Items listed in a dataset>
──────────

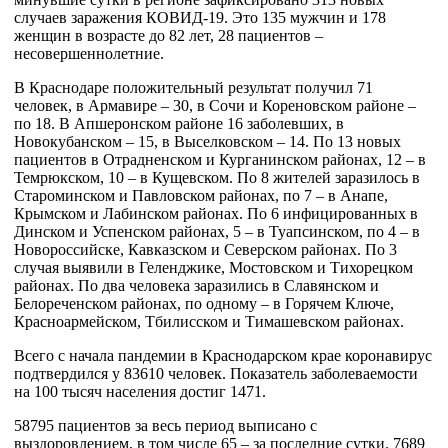
случаев заражения КОВИД-19. Это 135 мужчин и 178
женщин в возрасте до 82 лет, 28 пациентов –
несовершеннолетние.
В Краснодаре положительный результат получил 71
человек, в Армавире – 30, в Сочи и Кореновском районе –
по 18. В Апшеронском районе 16 заболевших, в
Новокубанском – 15, в Выселковском – 14. По 13 новых
пациентов в Отрадненском и Курганинском районах, 12 – в
Темрюкском, 10 – в Кущевском. По 8 жителей заразилось в
Староминском и Павловском районах, по 7 – в Анапе,
Крымском и Лабинском районах. По 6 инфицированных в
Динском и Успенском районах, 5 – в Туапсинском, по 4 – в
Новороссийске, Кавказском и Северском районах. По 3
случая выявили в Геленджике, Мостовском и Тихорецком
районах. По два человека заразились в Славянском и
Белореченском районах, по одному – в Горячем Ключе,
Красноармейском, Тбилисском и Тимашевском районах.
Всего с начала пандемии в Краснодарском крае коронавирус
подтвердился у 83610 человек. Показатель заболеваемости
на 100 тысяч населения достиг 1471.
58795 пациентов за весь период выписано с
выздоровлением, в том числе 65 – за последние сутки. 7689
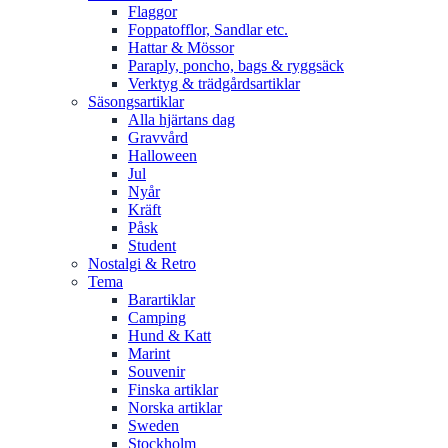
Flaggor
Foppatofflor, Sandlar etc.
Hattar & Mössor
Paraply, poncho, bags & ryggsäck
Verktyg & trädgårdsartiklar
Säsongsartiklar
Alla hjärtans dag
Gravvård
Halloween
Jul
Nyår
Kräft
Påsk
Student
Nostalgi & Retro
Tema
Barartiklar
Camping
Hund & Katt
Marint
Souvenir
Finska artiklar
Norska artiklar
Sweden
Stockholm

──────────

Looking over the records, find each line with the word "пациентов" and copy it.

женщин в возрасте до 82 лет, 28 пациентов –
пациентов в Отрадненском и Курганинском районах, 12 – в
58795 пациентов за весь период выписано с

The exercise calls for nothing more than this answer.